At later stages it can cause dementia and eventually results in death, typically due to a complete loss of motor control for vital bodily functions casing significant health complications. Treatment is focused primarily on reducing symptoms, with no cure or effective method to reverse neural degeneration currently available.
However, there is some hope on the horizon for early-stage sufferers. In a world first, a spinal implant has restored the ability of long-term Parkinson’s sufferer to walk.
Marc, a 63 year old man from Bordeaux, France is now able to walk normally for up to 6 km. Marc was diagnosed with Parkinson’s more than 20 years ago. As an advanced stage sufferer, he eventually developed severe mobility problems, including balance impairments and freezing of gait.
After receiving the implant, which aims to restore normal signalling between the leg muscles and the spine, he has been able to walk normally and regain his independence. Speaking to The Guardian, Marc was very happy with the results.
“I practically could not walk any more without falling frequently, several times a day. In some situations, such as entering a lift, I’d trample on the spot, as though I was frozen there, you might say. Right now, I’m not even afraid of the stairs any more. Every Sunday I go to the lake, and I walk around 6 kilometres. It’s incredible,” he said.
The implant is yet to be tested in a full clinical trial (Marc is the very first recipient) but the Swiss team behind it have been working on successful technology to restore movement in paraplegics for years already. The principle behind the implant is that it directly stimulates the nerves responsible for movement, bypassing the degenerated neural signalling caused by the disease.
Electrodes were implanted directly in key locations around Marc’s spine.
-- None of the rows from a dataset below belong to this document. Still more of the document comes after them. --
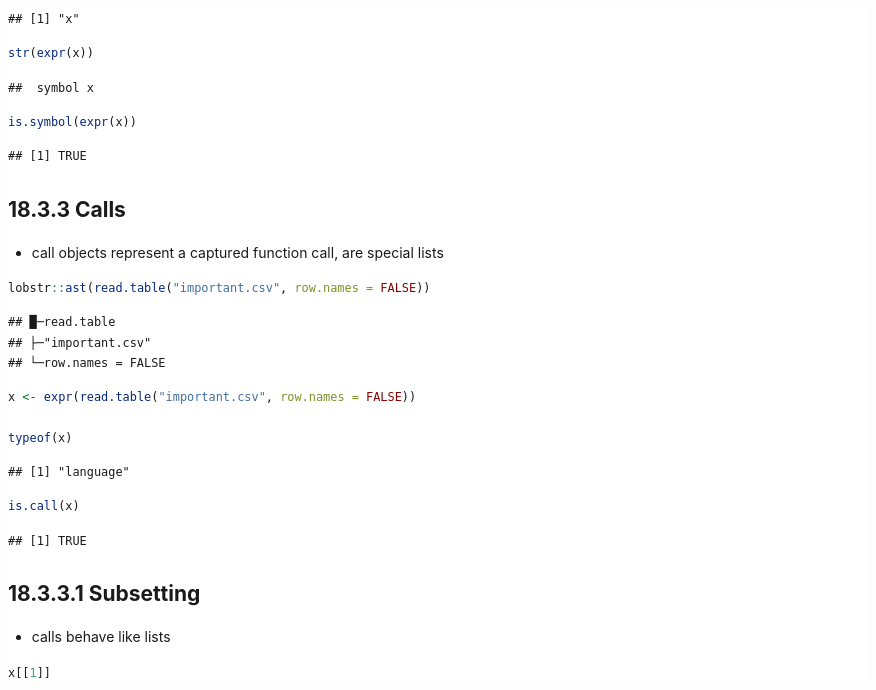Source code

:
 ```
## [1] "x"
```


```r
str(expr(x))
```

```
##  symbol x
```

```r
is.symbol(expr(x))
```

```
## [1] TRUE
```

## 18.3.3 Calls

* call objects represent a captured function call, are special lists


```r
lobstr::ast(read.table("important.csv", row.names = FALSE))
```

```
## █─read.table 
## ├─"important.csv" 
## └─row.names = FALSE
```

```r
x <- expr(read.table("important.csv", row.names = FALSE))

typeof(x)
```

```
## [1] "language"
```

```r
is.call(x)
```

```
## [1] TRUE
```

## 18.3.3.1 Subsetting

* calls behave like lists


```r
x[[1]]
```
He wears a movement sensor on each leg and when he begins to walk, the implant automatically switches on and begins delivering pulses of stimulation to the spinal neurons.
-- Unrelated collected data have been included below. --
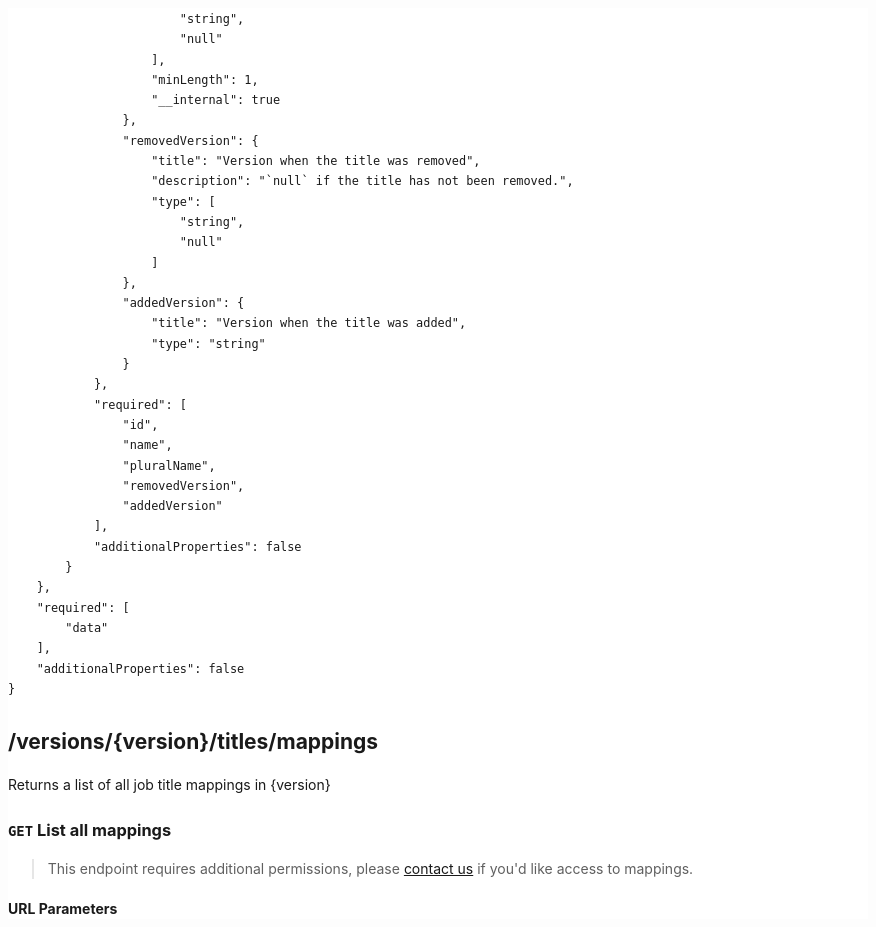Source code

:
 ```jsonschema
                        "string",
                        "null"
                    ],
                    "minLength": 1,
                    "__internal": true
                },
                "removedVersion": {
                    "title": "Version when the title was removed",
                    "description": "`null` if the title has not been removed.",
                    "type": [
                        "string",
                        "null"
                    ]
                },
                "addedVersion": {
                    "title": "Version when the title was added",
                    "type": "string"
                }
            },
            "required": [
                "id",
                "name",
                "pluralName",
                "removedVersion",
                "addedVersion"
            ],
            "additionalProperties": false
        }
    },
    "required": [
        "data"
    ],
    "additionalProperties": false
}
```

</div>

</div>



## /versions/{version}/titles/mappings

Returns a list of all job title mappings in {version}

### `GET` List all mappings

> This endpoint requires additional permissions, please [contact us](mailto:api-support@emsibg.com) if you'd like access to mappings.



#### URL Parameters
Marc’s case and the data collected from the trial was published as a study in Nature Medicine. The study found that the implant improved walking and balance deficits. Marc’s walking more closely resembled that of healthy controls than that of other Parkinson’s patients. Marc also reported significant improvements in his quality of life.
A full clinical trial is still needed to demonstrate clinical efficacy. The authors of the study have enrolled a further six patients to assess whether the results can be replicated.
“At this stage it’s a proof of concept. Of course it’s not tomorrow, it will be at least five years of development and testing,” said Prof Grégoire Courtine, a neuroscientist at EPFL, who co-led the work.